Para apoyar la sensación de furtividad y cambio que despliega este mundo animal, Castillero cruza géneros en sus poemas. El libro está compuesto, mayormente, por poemas en prosa, forma de por sí híbrida que la sitúa cerca tanto de Aloysius Bertrand y Baudelaire como del surrealismo y postsurrealismo. Estos poemas a veces constituyen pequeños relatos, incluso microrelatos, y otras veces despliegan versos de sintaxis concisa. Las metáforas son por momentos crípticas, y algunas imágenes destacan en los poemas con lacónica belleza. El ritmo es quebrado y esto, sumado a lo anterior, permite reflejar en la formalidad poética el asalto subrepticio de las bestias.

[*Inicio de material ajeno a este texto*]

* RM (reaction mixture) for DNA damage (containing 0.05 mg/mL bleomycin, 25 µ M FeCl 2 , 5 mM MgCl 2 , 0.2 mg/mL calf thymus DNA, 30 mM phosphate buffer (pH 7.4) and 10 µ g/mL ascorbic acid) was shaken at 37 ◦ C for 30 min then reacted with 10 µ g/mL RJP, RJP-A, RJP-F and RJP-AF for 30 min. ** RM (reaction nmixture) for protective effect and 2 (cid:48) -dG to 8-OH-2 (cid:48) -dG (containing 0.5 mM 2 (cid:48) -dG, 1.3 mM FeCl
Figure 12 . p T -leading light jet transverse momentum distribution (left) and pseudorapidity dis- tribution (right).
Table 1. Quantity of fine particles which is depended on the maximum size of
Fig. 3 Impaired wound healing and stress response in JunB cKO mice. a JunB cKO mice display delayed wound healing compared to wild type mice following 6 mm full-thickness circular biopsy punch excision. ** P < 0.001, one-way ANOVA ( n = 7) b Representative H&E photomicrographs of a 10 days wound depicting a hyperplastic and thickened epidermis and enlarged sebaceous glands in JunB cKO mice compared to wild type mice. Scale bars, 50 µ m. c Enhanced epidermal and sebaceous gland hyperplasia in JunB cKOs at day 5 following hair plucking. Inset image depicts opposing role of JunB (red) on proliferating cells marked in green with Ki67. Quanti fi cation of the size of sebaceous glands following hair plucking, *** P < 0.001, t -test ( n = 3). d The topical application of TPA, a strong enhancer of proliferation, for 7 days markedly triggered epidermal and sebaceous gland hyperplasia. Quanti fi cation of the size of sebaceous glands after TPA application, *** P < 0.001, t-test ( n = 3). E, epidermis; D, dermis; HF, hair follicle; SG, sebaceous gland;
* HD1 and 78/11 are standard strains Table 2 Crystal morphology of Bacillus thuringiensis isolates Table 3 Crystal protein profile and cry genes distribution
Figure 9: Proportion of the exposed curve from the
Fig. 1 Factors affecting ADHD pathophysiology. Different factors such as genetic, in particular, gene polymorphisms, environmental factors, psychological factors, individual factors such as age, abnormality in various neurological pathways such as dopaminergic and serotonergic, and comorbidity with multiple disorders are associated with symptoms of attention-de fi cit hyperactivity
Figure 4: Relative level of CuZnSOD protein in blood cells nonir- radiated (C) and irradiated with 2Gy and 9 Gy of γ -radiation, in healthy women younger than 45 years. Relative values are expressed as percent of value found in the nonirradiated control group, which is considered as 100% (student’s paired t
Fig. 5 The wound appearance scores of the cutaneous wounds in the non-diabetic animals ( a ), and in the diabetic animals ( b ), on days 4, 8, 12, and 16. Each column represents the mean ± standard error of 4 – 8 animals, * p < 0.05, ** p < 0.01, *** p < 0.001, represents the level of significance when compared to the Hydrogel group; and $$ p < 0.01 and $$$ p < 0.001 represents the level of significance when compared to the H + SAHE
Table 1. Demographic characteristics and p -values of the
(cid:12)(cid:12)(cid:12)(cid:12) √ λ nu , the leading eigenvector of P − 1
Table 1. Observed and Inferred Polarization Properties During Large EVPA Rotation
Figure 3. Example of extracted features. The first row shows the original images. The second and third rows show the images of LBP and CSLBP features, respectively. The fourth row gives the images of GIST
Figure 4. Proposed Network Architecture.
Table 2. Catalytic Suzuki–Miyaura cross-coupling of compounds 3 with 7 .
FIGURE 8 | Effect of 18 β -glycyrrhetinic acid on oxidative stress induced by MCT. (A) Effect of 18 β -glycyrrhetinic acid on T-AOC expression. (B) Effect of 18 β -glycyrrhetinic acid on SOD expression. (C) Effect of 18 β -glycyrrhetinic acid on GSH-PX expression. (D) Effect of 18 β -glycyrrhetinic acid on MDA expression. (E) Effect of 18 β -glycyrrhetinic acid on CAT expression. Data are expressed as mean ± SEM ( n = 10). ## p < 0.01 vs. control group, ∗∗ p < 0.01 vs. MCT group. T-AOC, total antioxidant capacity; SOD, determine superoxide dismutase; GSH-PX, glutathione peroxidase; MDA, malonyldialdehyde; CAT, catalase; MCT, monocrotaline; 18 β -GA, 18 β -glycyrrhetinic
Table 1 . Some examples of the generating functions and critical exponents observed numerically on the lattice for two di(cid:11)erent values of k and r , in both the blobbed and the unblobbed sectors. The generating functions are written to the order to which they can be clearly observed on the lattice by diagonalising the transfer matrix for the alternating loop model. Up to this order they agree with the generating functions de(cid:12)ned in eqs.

En un libro anterior, Entre dos silencios (editado por primera vez en 1992 por Conaculta) Castillero habla de la poesía como experiencia. Esta experiencia supone, para la poeta, "perder la razón del lenguaje para encontrar la razón del lenguaje". Esta búsqueda de la esencialidad poética por la vía negativa entronca a Castillero con la mística católica y también laica, y recuerda algunas experiencias poéticas del siglo XIX y XX, dramáticas por la profunda conciencia de una totalidad lingüística y ontológica posibles desde el vacío. Esta práctica poética, sujeta a una constante sustracción o muerte, marca el ciclo de Zooliloquios: los animales mueren en su condición natural para resurgir de noche en el espacio no natural de la ciudad. En esta rutina hablan de una poderosa mutación, plena y terrible, cruel y amorosa. Las formas caen unas en otras en una resignificación continua, al igual que la poesía que es, ella también, una "forma formándose". Un libro difícil, que invita a más de una lectura para destapar sus sentidos escondidos, Zooliloquios canta de forma conmovedora al arduo y hermoso ejercicio vital.